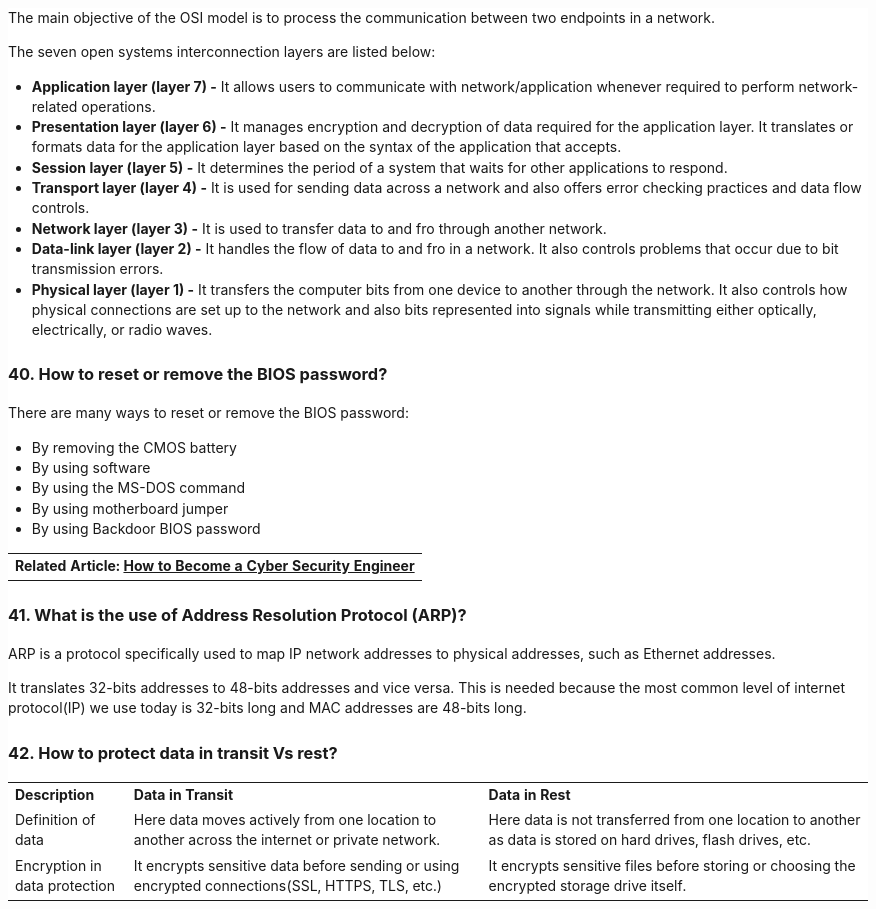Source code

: The main objective of the OSI model is to process the communication between two endpoints in a network.

The seven open systems interconnection layers are listed below:

- **Application layer (layer 7) -** It allows users to communicate with network/application whenever required to perform network-related operations. 
- **Presentation layer (layer 6) -** It manages encryption and decryption of data required for the application layer. It translates or formats data for the application layer based on the syntax of the application that accepts.
- **Session layer (layer 5) -** It determines the period of a system that waits for other applications to respond.
- **Transport layer (layer 4) -** It is used for sending data across a network and also offers error checking practices and data flow controls.
- **Network layer (layer 3) -** It is used to transfer data to and fro through another network.
- **Data-link layer (layer 2) -** It handles the flow of data to and fro in a network. It also controls problems that occur due to bit transmission errors.
- **Physical layer (layer 1) -** It transfers the computer bits from one device to another through the network. It also controls how physical connections are set up to the network and also bits represented into signals while transmitting either optically, electrically, or radio waves.

### 40. How to reset or remove the BIOS password?

There are many ways to reset or remove the BIOS password:

- By removing the CMOS battery
- By using software
- By using the MS-DOS command
- By using motherboard jumper
- By using Backdoor BIOS password

|   |
|---|
|**Related Article: [How to Become a Cyber Security Engineer](https://mindmajix.com/how-to-become-a-cyber-security-engineer "How to Become a Cyber Security Engineer")**|

### 41. What is the use of Address Resolution Protocol (ARP)?

ARP is a protocol specifically used to map IP network addresses to physical addresses, such as Ethernet addresses.

It translates 32-bits addresses to 48-bits addresses and vice versa. This is needed because the most common level of internet protocol(IP) we use today is 32-bits long and MAC addresses are 48-bits long.

### 42. How to protect data in transit Vs rest?

|   |   |   |
|---|---|---|
|**Description**|**Data in Transit**|**Data in Rest**|
|Definition of data|Here data moves actively from one location to another across the internet or private network.|Here data is not transferred from one location to another as data is stored on hard drives, flash drives, etc.|
|Encryption in data protection|It encrypts sensitive data before sending or using encrypted connections(SSL, HTTPS, TLS, etc.)|It encrypts sensitive files before storing or choosing the encrypted storage drive itself.|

Work instructions: Your answer should be the line with "- By using the MS-DOS command" and all lines after it in the listing above, repeated exactly. No other lines belong.

Exercise output:
- By using the MS-DOS command
- By using motherboard jumper
- By using Backdoor BIOS password

|   |
|---|
|**Related Article: [How to Become a Cyber Security Engineer](https://mindmajix.com/how-to-become-a-cyber-security-engineer "How to Become a Cyber Security Engineer")**|

### 41. What is the use of Address Resolution Protocol (ARP)?

ARP is a protocol specifically used to map IP network addresses to physical addresses, such as Ethernet addresses.

It translates 32-bits addresses to 48-bits addresses and vice versa. This is needed because the most common level of internet protocol(IP) we use today is 32-bits long and MAC addresses are 48-bits long.

### 42. How to protect data in transit Vs rest?

|   |   |   |
|---|---|---|
|**Description**|**Data in Transit**|**Data in Rest**|
|Definition of data|Here data moves actively from one location to another across the internet or private network.|Here data is not transferred from one location to another as data is stored on hard drives, flash drives, etc.|
|Encryption in data protection|It encrypts sensitive data before sending or using encrypted connections(SSL, HTTPS, TLS, etc.)|It encrypts sensitive files before storing or choosing the encrypted storage drive itself.|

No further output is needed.